Translation for Japan Focus by Ben Middleton, Associate Professor of Sociology, Ferris University, Yokohama. His article on the work of the Heiminsha to realize a type of globalization-from-below, recently appeared in Umemori Naoyuki (ed.) “Teikoku wo ute: Heiminsha 100-nen kokusai shinpojium,” Tokyo: Ronsosha, 2005. (The Heiminsha group put up the only sustained opposition to the Russo-Japanese War of 1904-05.) He is presently researching 20th century Japanese sociology, especially the work of Takata Yasuma.
Notes
[1] Oda Makoto`s essay, `Is this a Human Country?` (Kore wa `ningen no kuni` ka) appeared in the evening edition of the Asahi Shimbun newspaper on year after the earthquake, on 17 January 1996. He subsequently expanded it into a book of the same title that was published by Chikuma Shobo in 1998.
[2] The USS Kitty Hawk has been based at Yokosuka, Japan, since August 1998 as America`s only permanently forward-deployed aircraft carrier.
[3] The Gini coefficient is an index of economic inequality; a society in which income is perfectly equally distributed registers as 0, while a perfectly unequal society registers as 1, so that the coefficient increases and approaches 1 as inequality increases.
[4] Uchihashi simply refers to Keidanren, but it is now part of a new organization, the Nippon Keidanren (Japan Business Federation), formed from the amalgamation of Keidanren (Japan Federation of Economic Organizations) and Nikkeiren (Japan Federation of Employers’ Associations) in May 2002.
[5] Kami wa saibu ni yadoritamau (God resides in the details), San’ichi shobo, 1977.

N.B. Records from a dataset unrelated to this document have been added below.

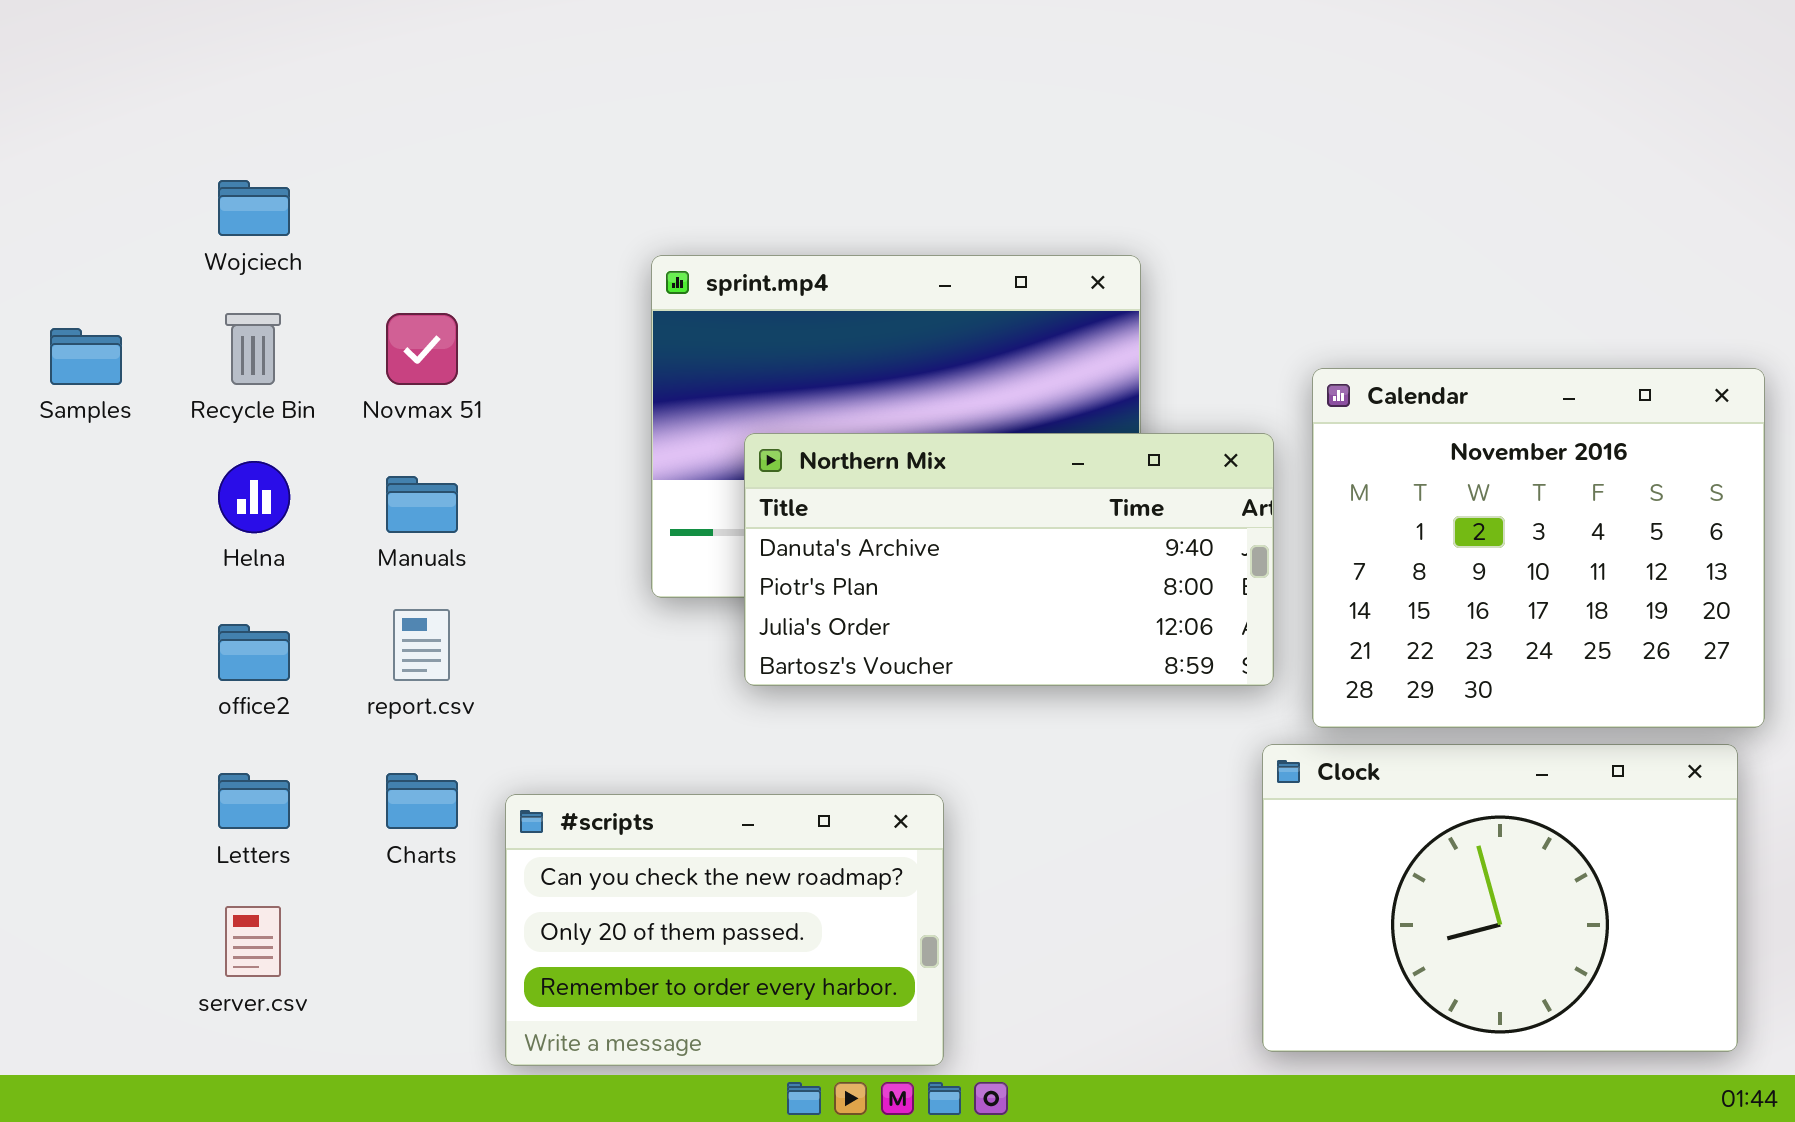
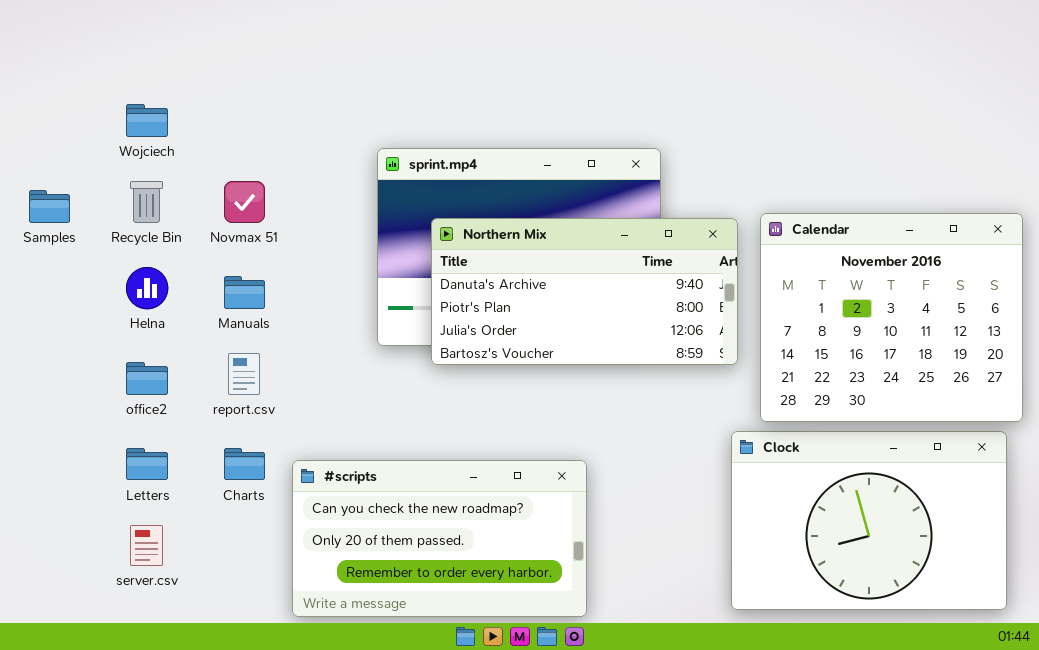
Northern Mix: [744,433,1274,686] -> [431,218,738,365], moved
#scripts: [505,794,944,1066] -> [292,460,587,617], resized

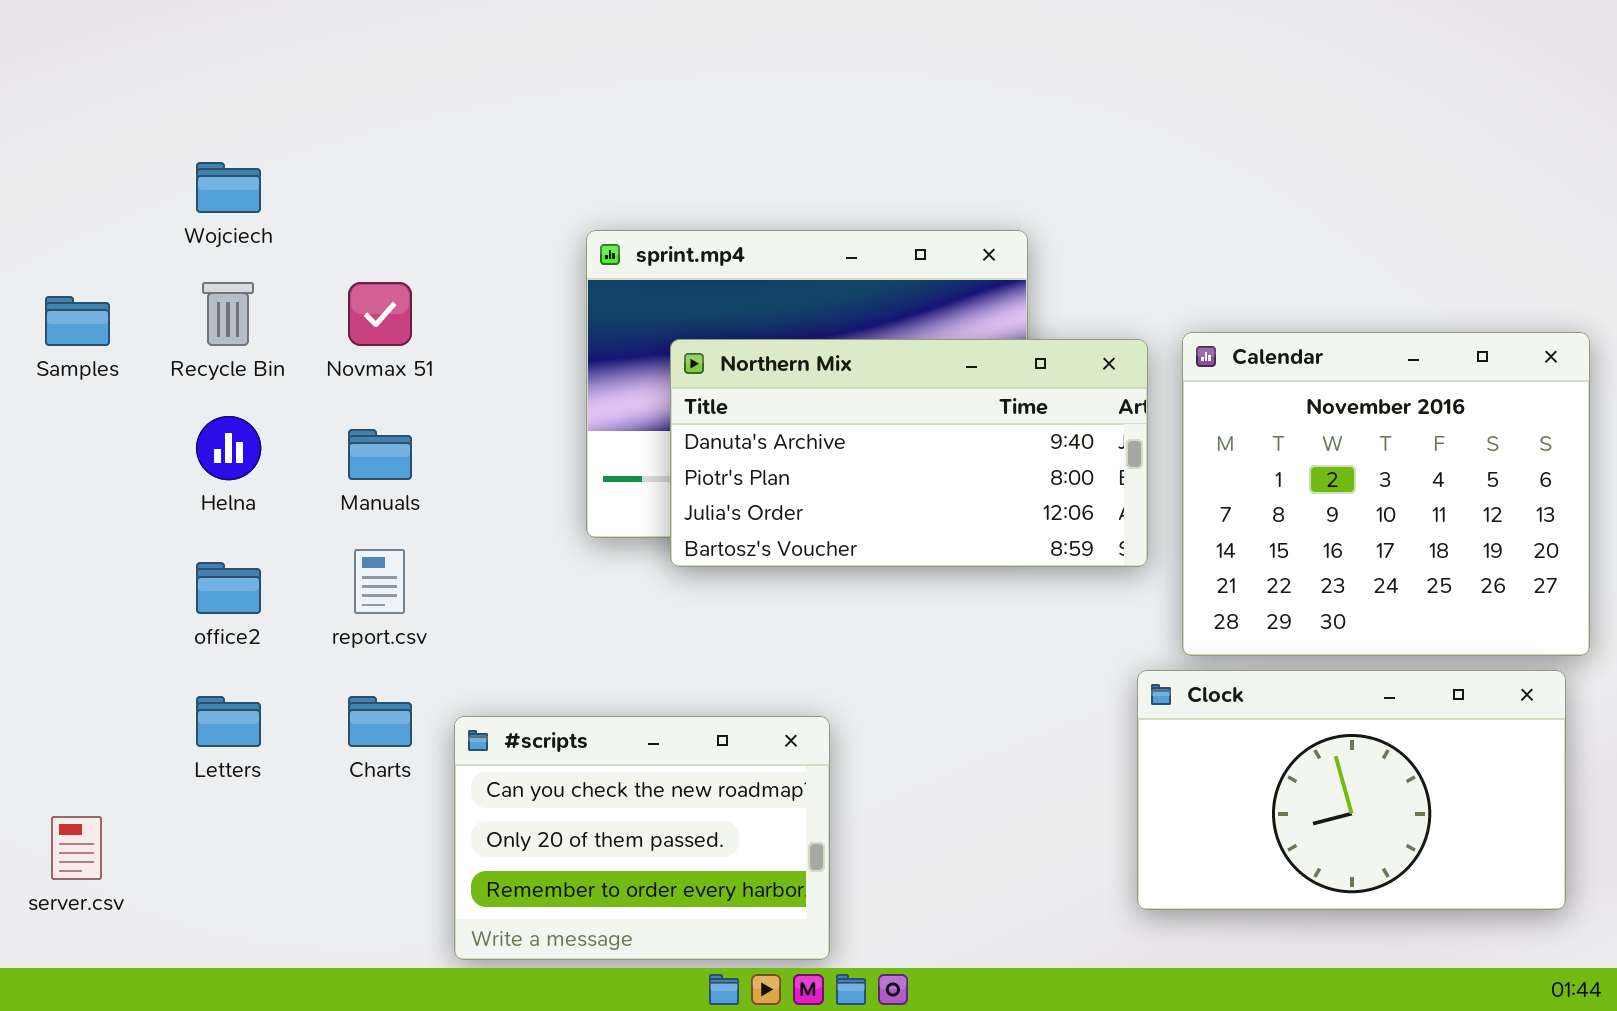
Clock: [731,431,1007,610] -> [1137,670,1566,910], resized
#scripts: [292,460,587,617] -> [454,716,830,960], resized
server.csv: [130,525,163,566] -> [51,816,102,880], moved

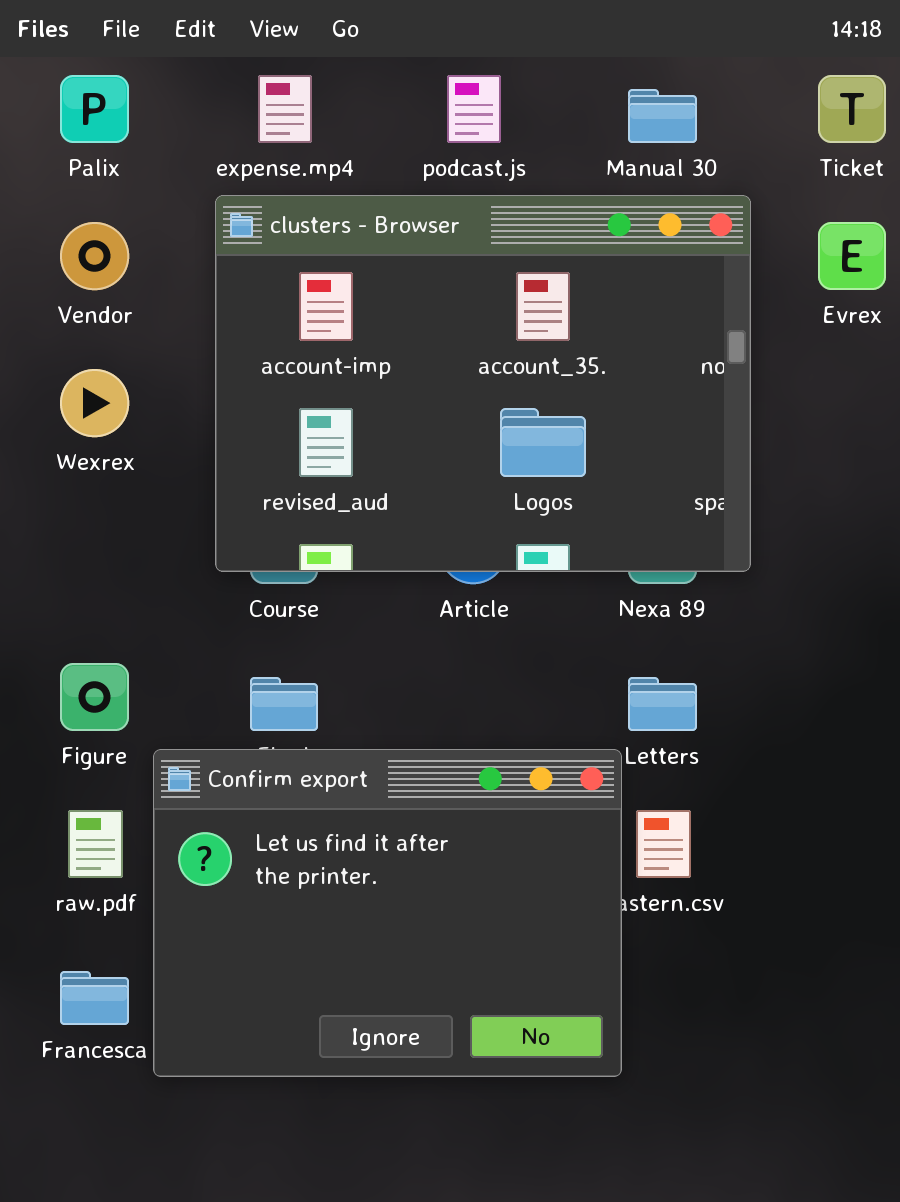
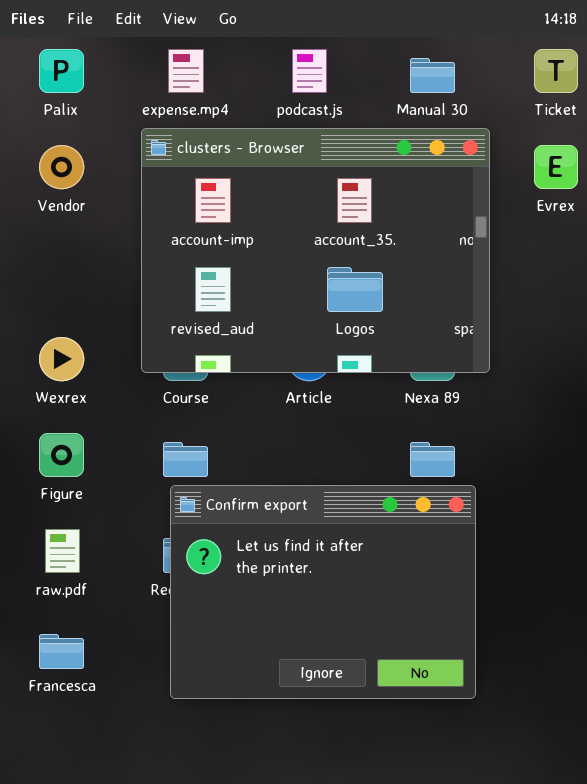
Wexrex: [60,369,129,437] -> [39,337,84,381], moved
Confirm export: [153,749,622,1077] -> [170,485,476,699], moved

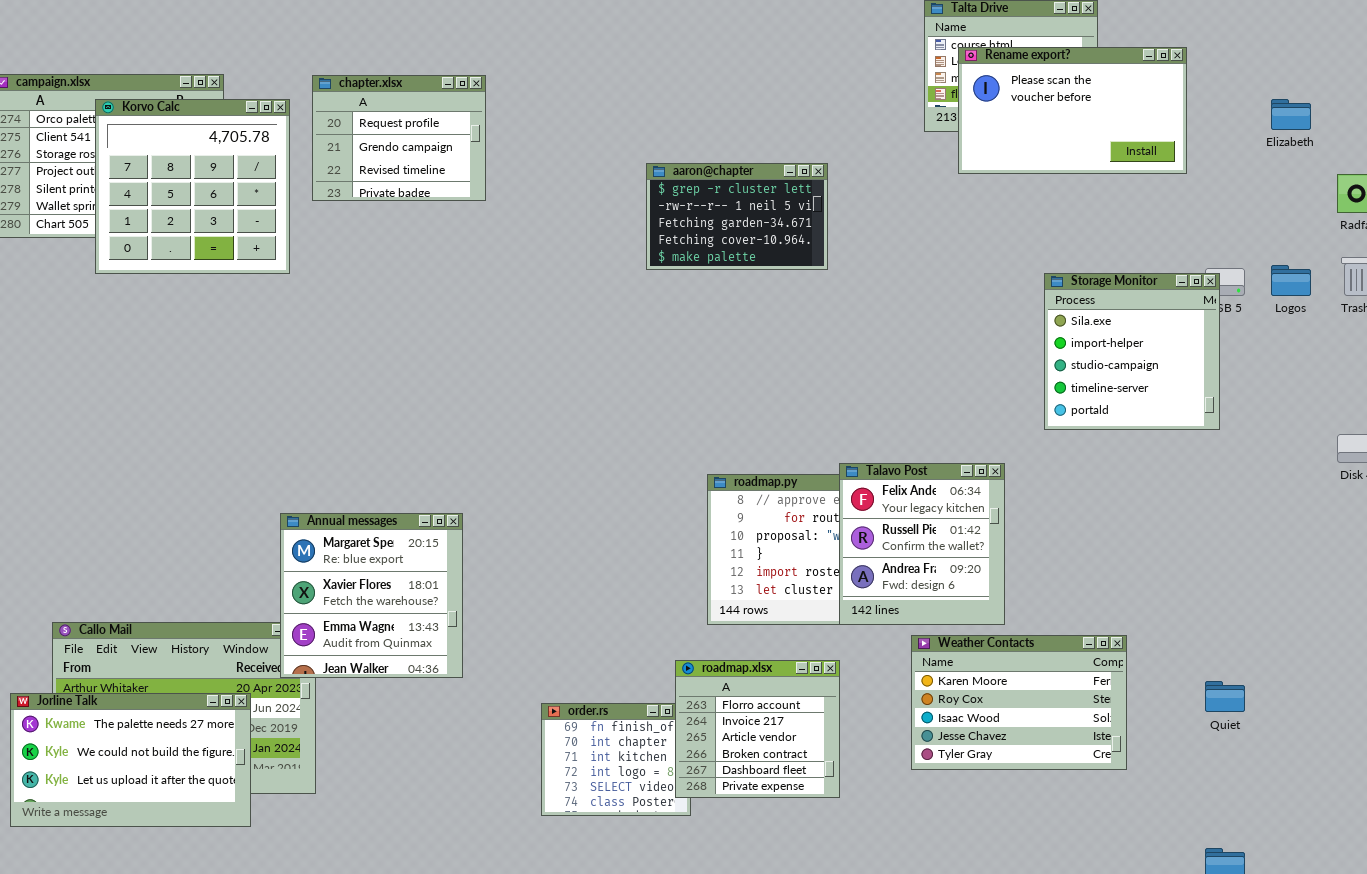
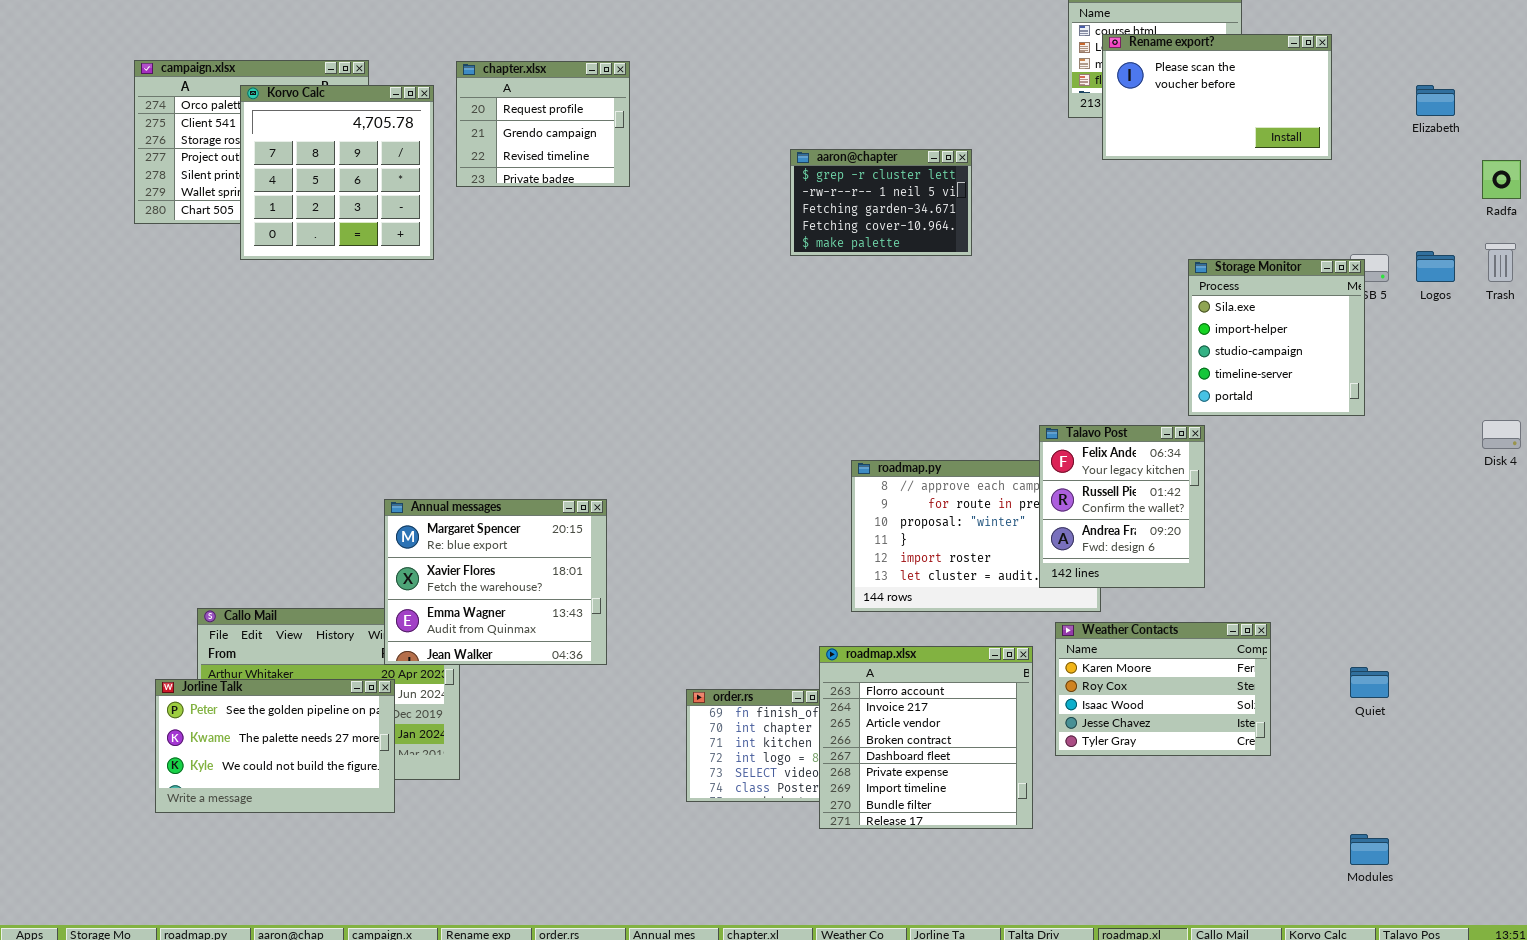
Talavo Post: [839,463,1005,625] -> [1039,425,1205,588], moved
Annual messages: [280,513,463,678] -> [384,499,607,665], resized
roadmap.xlsx: [675,660,840,798] -> [819,646,1033,829], resized
Jorline Talk: [10,693,251,827] -> [155,679,395,813], scrolled up 1 row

[6] The Three Principles prohibit Japan from exporting arms to the following countries or regions: (1) communist bloc countries; (2) countries subject to arms export embargo under United Nations Security Council resolutions; and (3) countries involved in or likely to be involved in international conflicts. The Principles were submitted to the Diet by the Sato Eisaku cabinet in 1967, and have remained the basic policy concerning Japan’s weapons exports, although they were revised somewhat by the Miki and Nakasone administrations. More recently in February 2004, Keidanren moved to loosen the provisions to facilitate the further development of Japan’s weapons industry. These moves have been largely accepted by the Koizumi cabinet, which for example moved in December 2004 to permit Japanese collaboration in the US Missile Defense (MD) program as an `exception` to the Three Principles. See a summary of the Japanese Ministry of Foreign Affairs official policy on the principles. For a recent assessment of Japan’s arms trade see Robin Ballantyne, Japan’s Hidden Arms Trade.
[7] `Ningen fukko` no keizaigaku wo mezashite (Aiming for an Economics of `Human Revival`), Asahi Shimbunsha, 2004
[8] Keizai no kyofu (L’horreur economique) (The Economics of Fear). Japanese trans.: Maruyama gakugei tosho, 1998.